Recall from above that `==` represents *exact* structural equality testing.
“Exact” here means that two expressions will compare equal with `==` only if
they are exactly equal structurally. Here, \((x + 1)^2\) and \(x^2 + 2x + 1\) are
not the same symbolically. One is the power of an addition of two terms, and
the other is the addition of three terms.

It turns out that when using SymPy as a library, having `==` test for exact
symbolic equality is far more useful than having it represent symbolic
equality, or having it test for mathematical equality. However, as a new
user, you will probably care more about the latter two. We have already seen
an alternative to representing equalities symbolically, `Eq`. To test if
two things are equal, it is best to recall the basic fact that if \(a = b\),
then \(a - b = 0\). Thus, the best way to check if \(a = b\) is to take \(a - b\)
and simplify it, and see if it goes to 0. We will learn *later* that the function to do this is called `simplify`. This
method is not infallible—in fact, it can be theoretically proven that it is impossible
to determine if two symbolic expressions are identically equal in
general—but for most common expressions, it works quite well.

```
>>> a = (x + 1)**2
>>> b = x**2 + 2*x + 1
>>> simplify(a - b)
0
>>> c = x**2 - 2*x + 1
>>> simplify(a - c)
4*x
```

There is also a method called `equals` that tests if two expressions are
equal by evaluating them numerically at random points.

```
>>> a = cos(x)**2 - sin(x)**2
>>> b = cos(2*x)
>>> a.equals(b)
True
```

You may have noticed that we have been using `**` for exponentiation instead
of the standard `^`. That’s because SymPy follows Python’s conventions. In
Python, `^` represents logical exclusive or. SymPy follows this convention:

```
>>> True ^ False
True
>>> True ^ True
False
>>> x^y
Xor(x, y)
```

Finally, a small technical discussion on how SymPy works is in order. When
you type something like `x + 1`, the SymPy Symbol `x` is added to the
Python int `1`. Python’s operator rules then allow SymPy to tell Python
that SymPy objects know how to be added to Python ints, and so `1` is
automatically converted to the SymPy Integer object.

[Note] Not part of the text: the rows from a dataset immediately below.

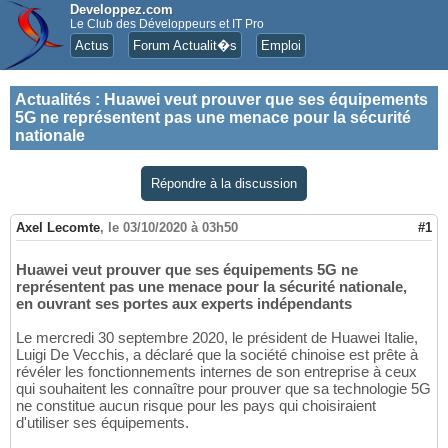
Developpez.com
Le Club des Développeurs et IT Pro
Actus
Forum Actualit�s
Emploi
Actualités
:
Huawei veut prouver que ses équipements
5G ne représentent pas une menace pour la sécurité
nationale
Répondre à la discussion
Axel Lecomte
,
le 03/10/2020 à 03h50
#1
Huawei veut prouver que ses équipements 5G ne
représentent pas une menace pour la sécurité nationale,
en ouvrant ses portes aux experts indépendants
Le mercredi 30 septembre 2020, le président de Huawei Italie,
Luigi De Vecchis, a déclaré que la société chinoise est prête à
révéler les fonctionnements internes de son entreprise à ceux
qui souhaitent les connaître pour prouver que sa technologie 5G
ne constitue aucun risque pour les pays qui choisiraient
d'utiliser ses équipements.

This sort of operator magic happens automatically behind the scenes, and you rarely need to even know that it is happening. However, there is one exception. Whenever you combine a SymPy object and a SymPy object, or a SymPy object and a Python object, you get a SymPy object, but whenever you combine two Python objects, SymPy never comes into play, and so you get a Python object.

```
>>> type(Integer(1) + 1)
<class 'sympy.core.numbers.Integer'>
>>> type(1 + 1)
<... 'int'>
```

This is usually not a big deal. Python ints work much the same as SymPy Integers, but there is one important exception: division. In SymPy, the division of two Integers gives a Rational:

```
>>> Integer(1)/Integer(3)
1/3
>>> type(Integer(1)/Integer(3))
<class 'sympy.core.numbers.Rational'>
```

But in Python `/` represents either integer division or floating point
division, depending on whether you are in Python 2 or Python 3, and depending
on whether or not you have run `from __future__ import division`:

```
>>> from __future__ import division
>>> 1/2
0.5
```

To avoid this, we can construct the rational object explicitly

```
>>> Rational(1, 2)
1/2
```

This problem also comes up whenever we have a larger symbolic expression with
`int/int` in it. For example:

```
>>> x + 1/2
x + 0.5
```

This happens because Python first evaluates `1/2` into `0.5`, and then
that is cast into a SymPy type when it is added to `x`. Again, we can get
around this by explicitly creating a Rational:

```
>>> x + Rational(1, 2)
x + 1/2
```

There are several tips on avoiding this situation in the *Gotchas and Pitfalls*
document.

For more discussion on the topics covered in this section, see *Gotchas and Pitfalls*.